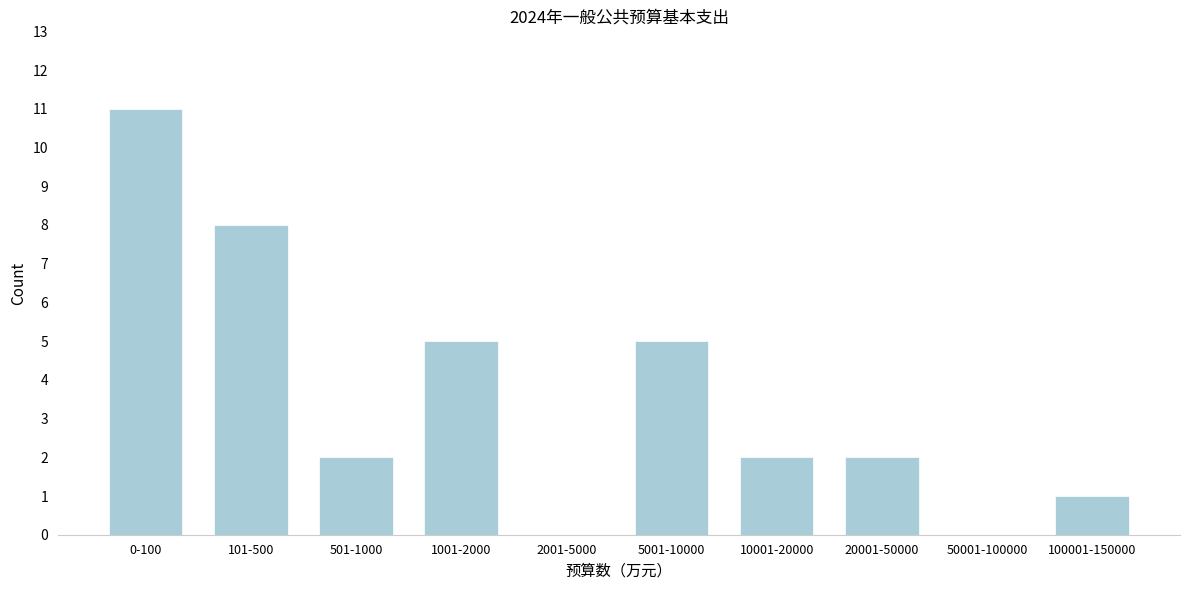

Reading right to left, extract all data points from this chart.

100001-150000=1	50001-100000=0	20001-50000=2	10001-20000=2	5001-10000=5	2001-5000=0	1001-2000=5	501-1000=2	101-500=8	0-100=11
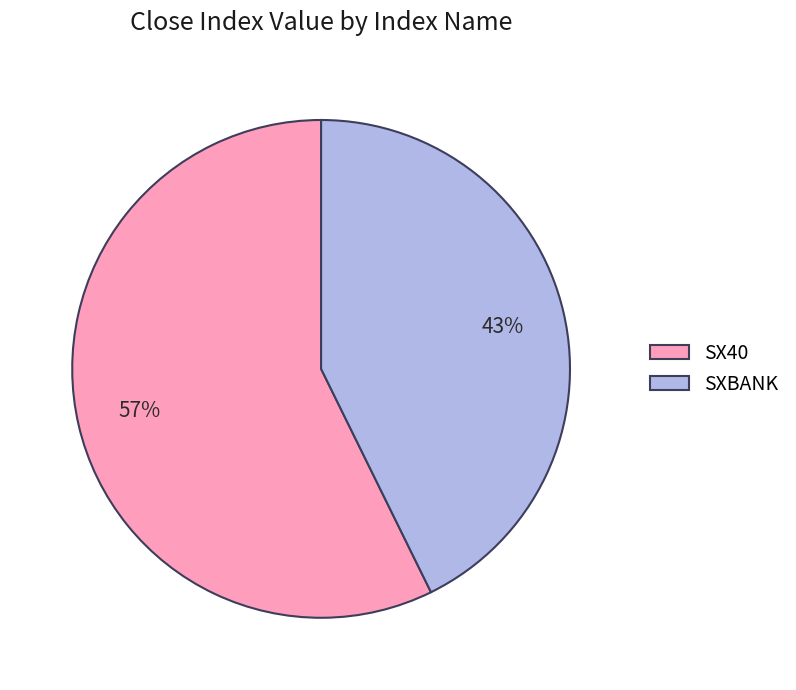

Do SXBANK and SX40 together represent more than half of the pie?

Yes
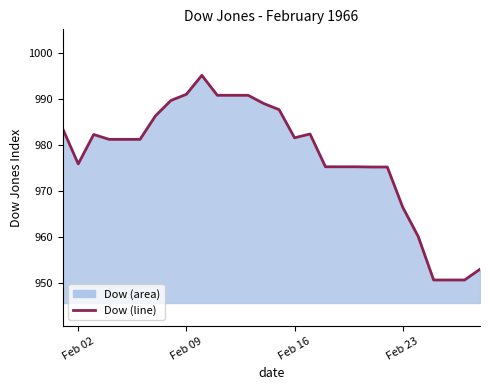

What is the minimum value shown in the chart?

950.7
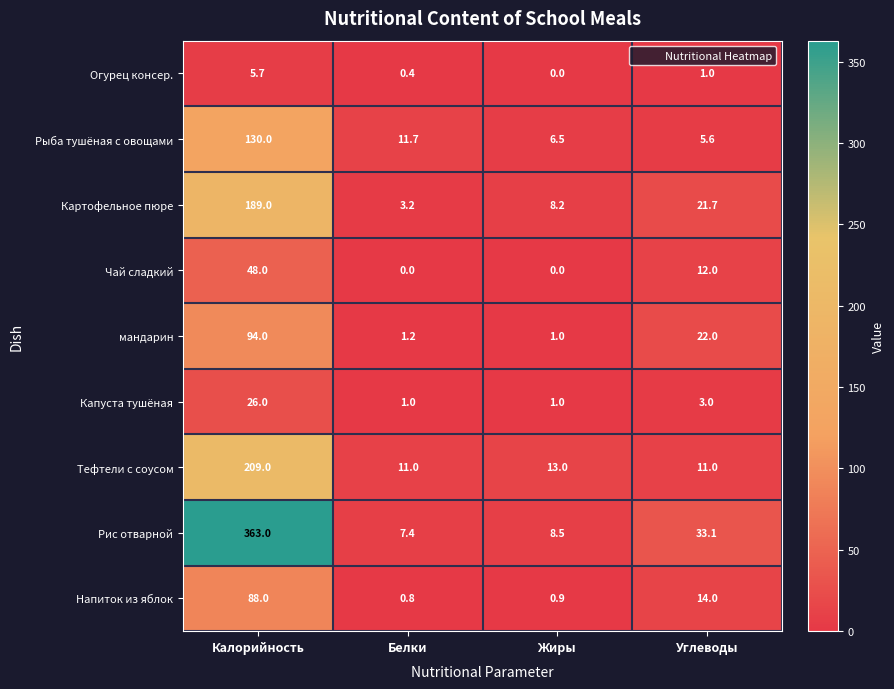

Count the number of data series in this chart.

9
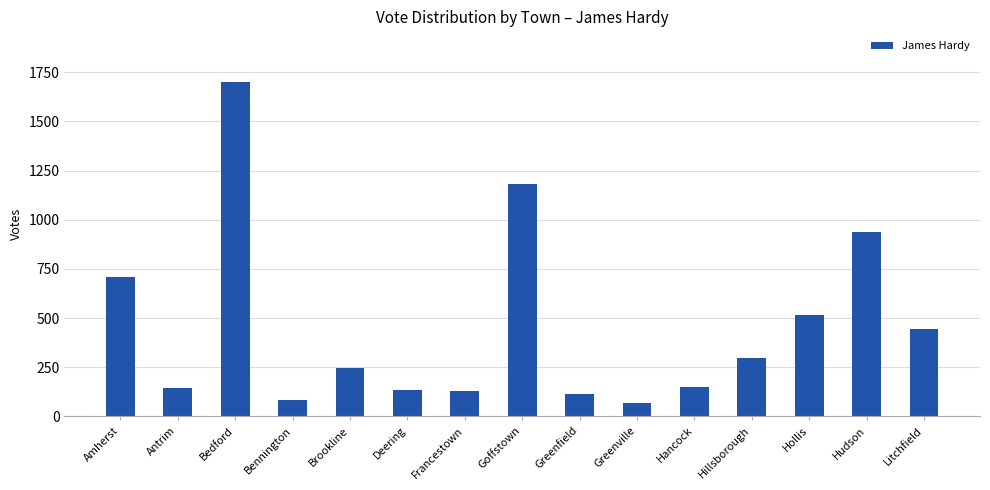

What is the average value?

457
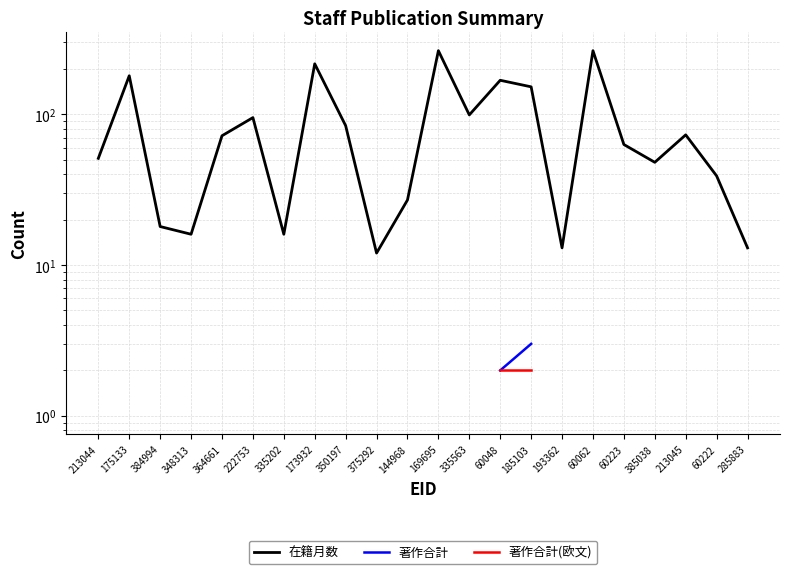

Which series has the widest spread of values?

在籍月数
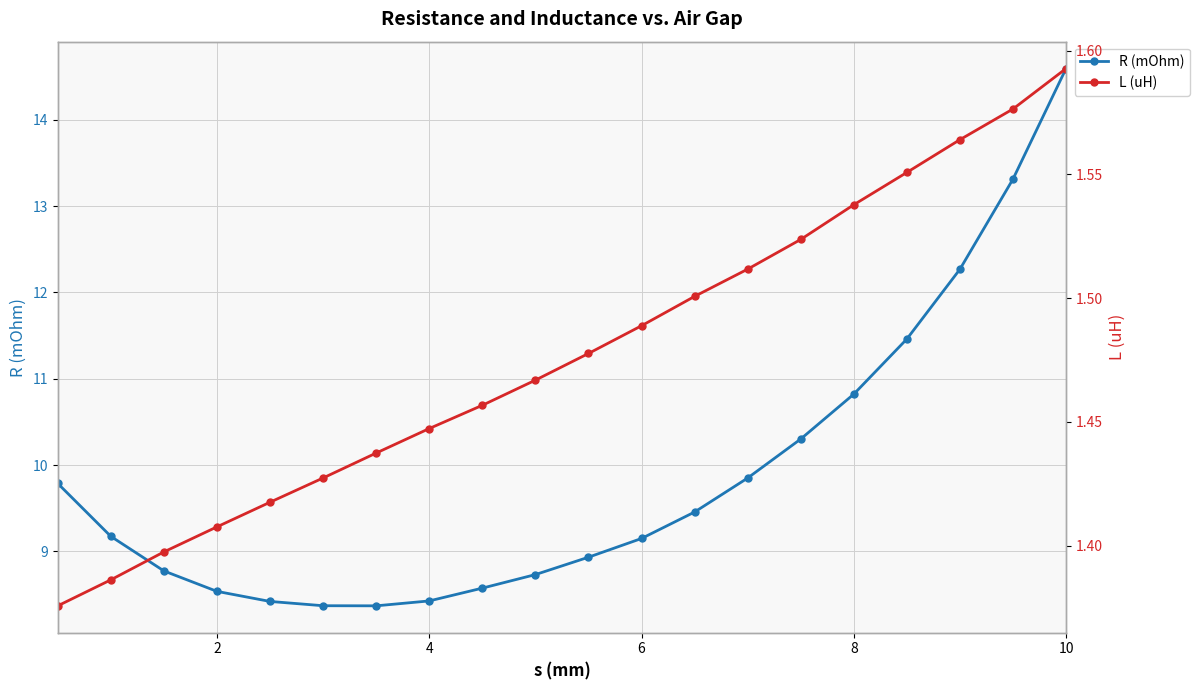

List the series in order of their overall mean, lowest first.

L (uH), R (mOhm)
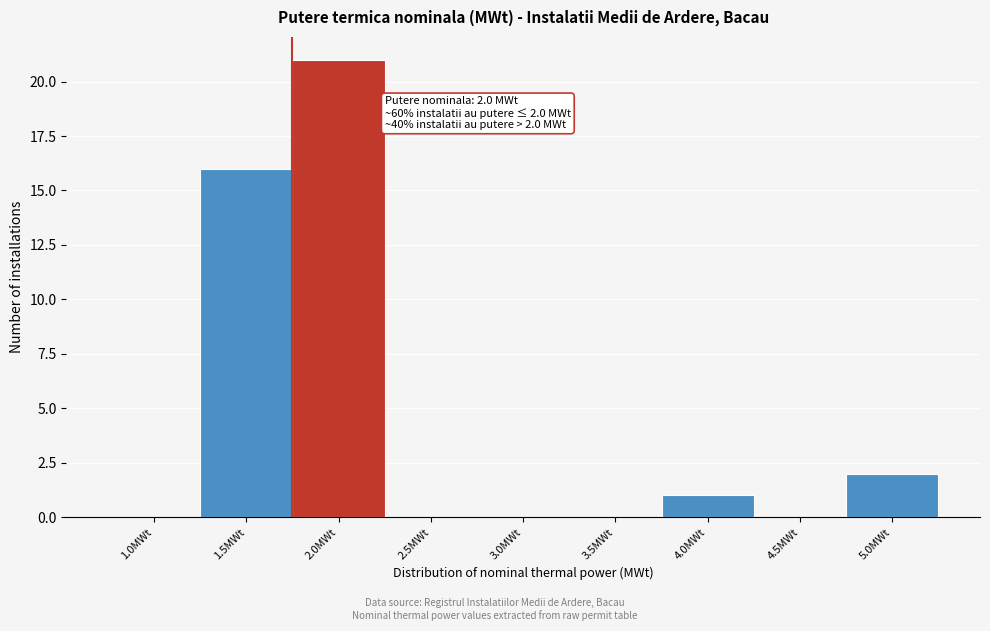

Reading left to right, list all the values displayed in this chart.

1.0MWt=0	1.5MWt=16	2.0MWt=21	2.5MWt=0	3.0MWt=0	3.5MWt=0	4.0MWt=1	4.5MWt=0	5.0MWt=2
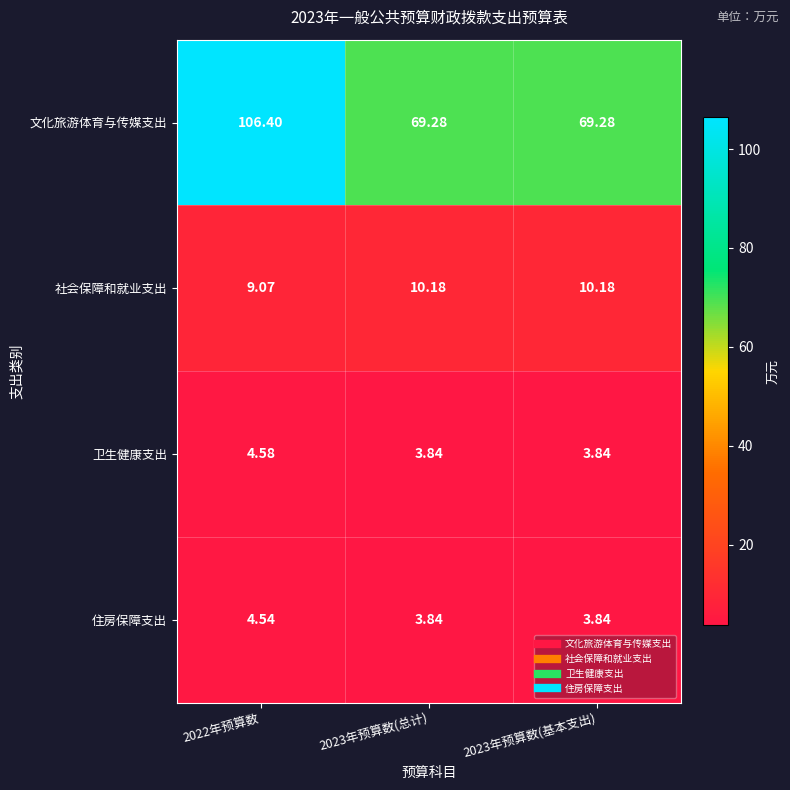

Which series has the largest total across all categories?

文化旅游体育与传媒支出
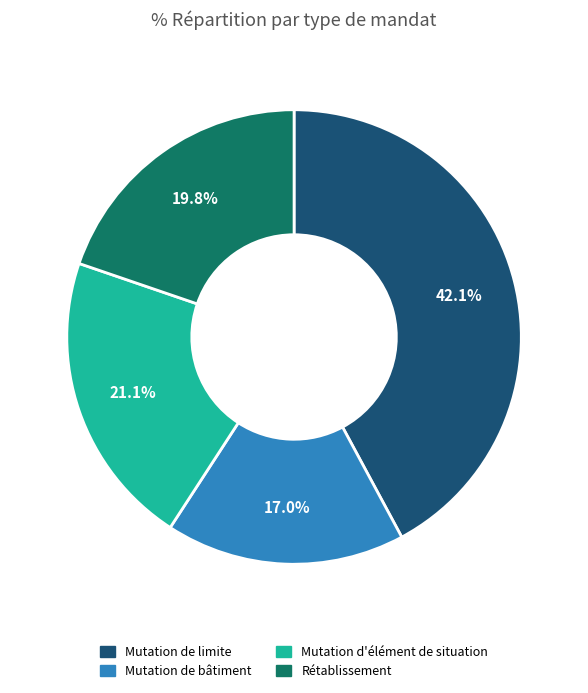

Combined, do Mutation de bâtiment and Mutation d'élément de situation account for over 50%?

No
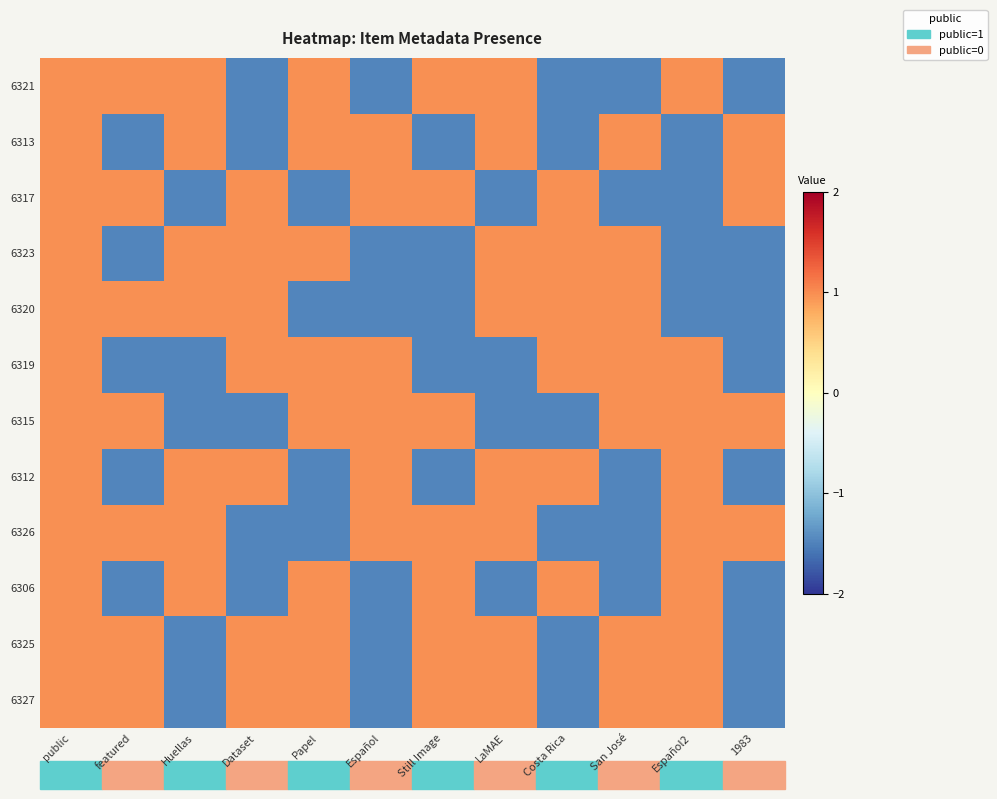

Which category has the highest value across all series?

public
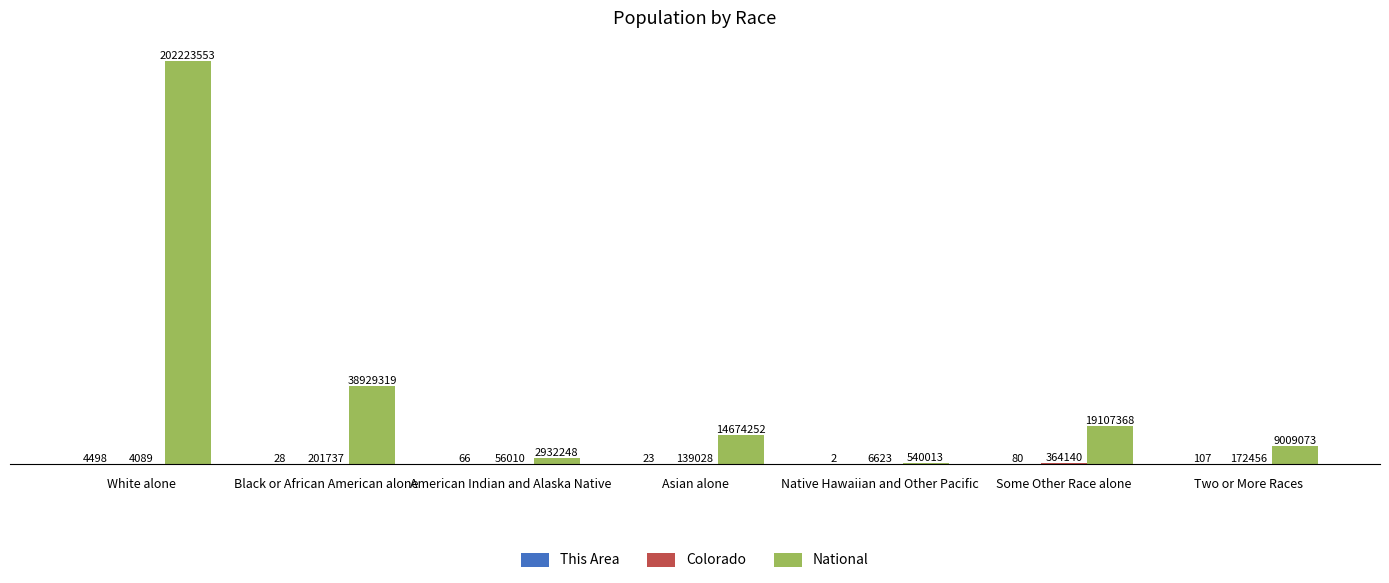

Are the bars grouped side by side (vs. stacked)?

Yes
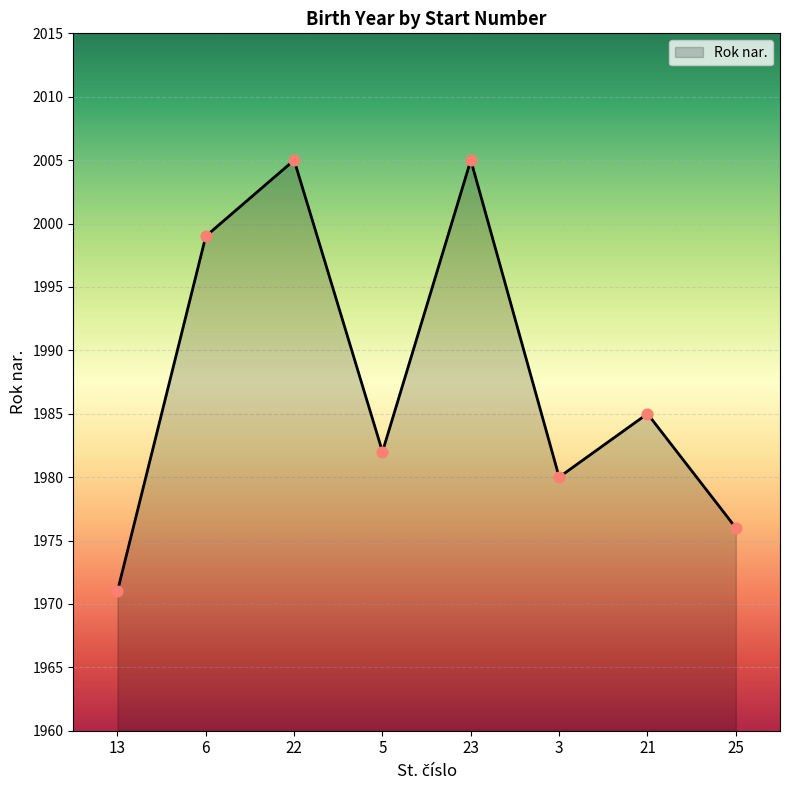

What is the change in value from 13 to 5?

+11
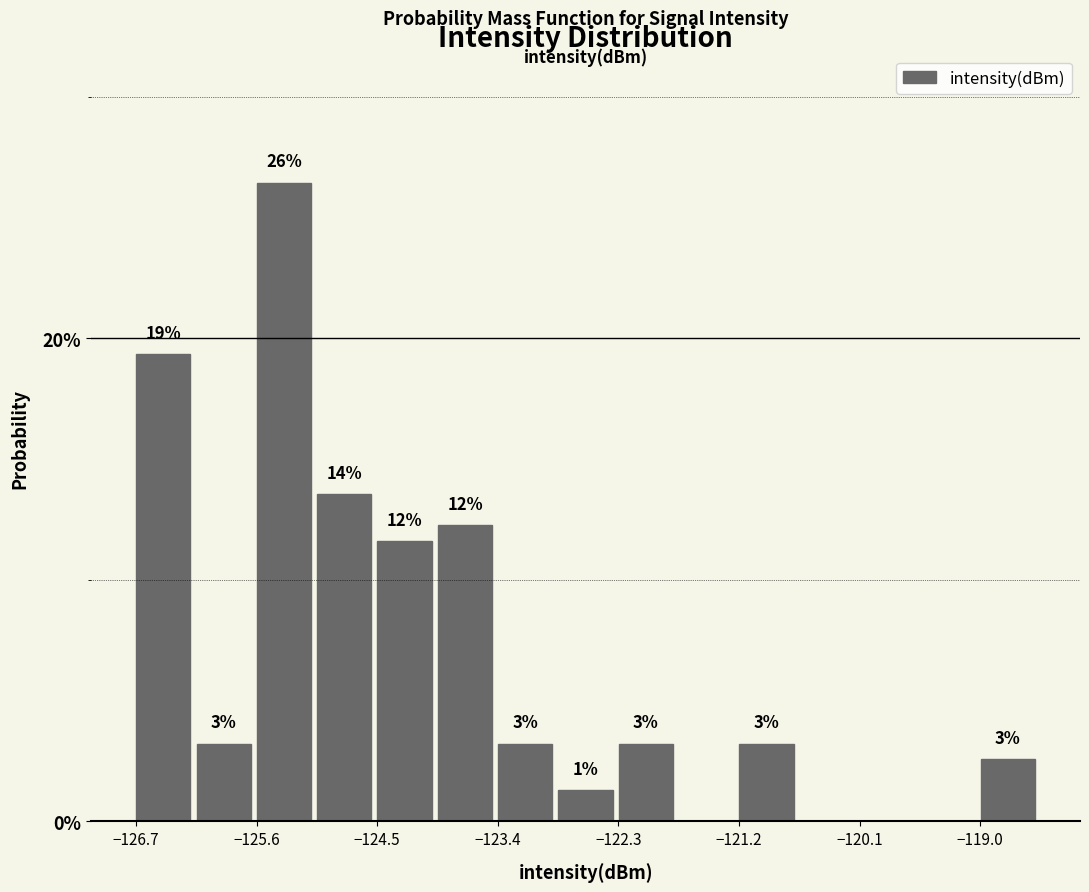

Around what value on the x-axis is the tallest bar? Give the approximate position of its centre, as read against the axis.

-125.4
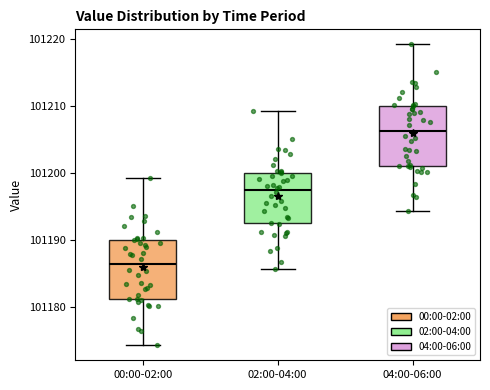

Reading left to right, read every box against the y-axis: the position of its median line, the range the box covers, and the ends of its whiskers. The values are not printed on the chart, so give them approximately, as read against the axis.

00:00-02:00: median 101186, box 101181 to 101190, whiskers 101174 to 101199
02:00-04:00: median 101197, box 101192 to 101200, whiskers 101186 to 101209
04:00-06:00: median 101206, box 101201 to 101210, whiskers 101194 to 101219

◆ Requirement
Render the entire listing above as a numbered list with one line per entry, omitting blank lines and leaving out the pictures.

◆ Reply
1. Reading right to left, extract all data points from this chart.
2. 100001-150000=1	50001-100000=0	20001-50000=2	10001-20000=2	5001-10000=5	2001-5000=0	1001-2000=5	501-1000=2	101-500=8	0-100=11
3. Do SXBANK and SX40 together represent more than half of the pie?
4. Yes
5. What is the minimum value shown in the chart?
6. 950.7
7. Count the number of data series in this chart.
8. 9
9. What is the average value?
10. 457
11. Which series has the widest spread of values?
12. 在籍月数
13. List the series in order of their overall mean, lowest first.
14. L (uH), R (mOhm)
15. Reading left to right, list all the values displayed in this chart.
16. 1.0MWt=0	1.5MWt=16	2.0MWt=21	2.5MWt=0	3.0MWt=0	3.5MWt=0	4.0MWt=1	4.5MWt=0	5.0MWt=2
17. Which series has the largest total across all categories?
18. 文化旅游体育与传媒支出
19. Combined, do Mutation de bâtiment and Mutation d'élément de situation account for over 50%?
20. No
21. Which category has the highest value across all series?
22. public
23. Are the bars grouped side by side (vs. stacked)?
24. Yes
25. What is the change in value from 13 to 5?
26. +11
27. Around what value on the x-axis is the tallest bar? Give the approximate position of its centre, as read against the axis.
28. -125.4
29. Reading left to right, read every box against the y-axis: the position of its median line, the range the box covers, and the ends of its whiskers. The values are not printed on the chart, so give them approximately, as read against the axis.
30. 00:00-02:00: median 101186, box 101181 to 101190, whiskers 101174 to 101199
31. 02:00-04:00: median 101197, box 101192 to 101200, whiskers 101186 to 101209
32. 04:00-06:00: median 101206, box 101201 to 101210, whiskers 101194 to 101219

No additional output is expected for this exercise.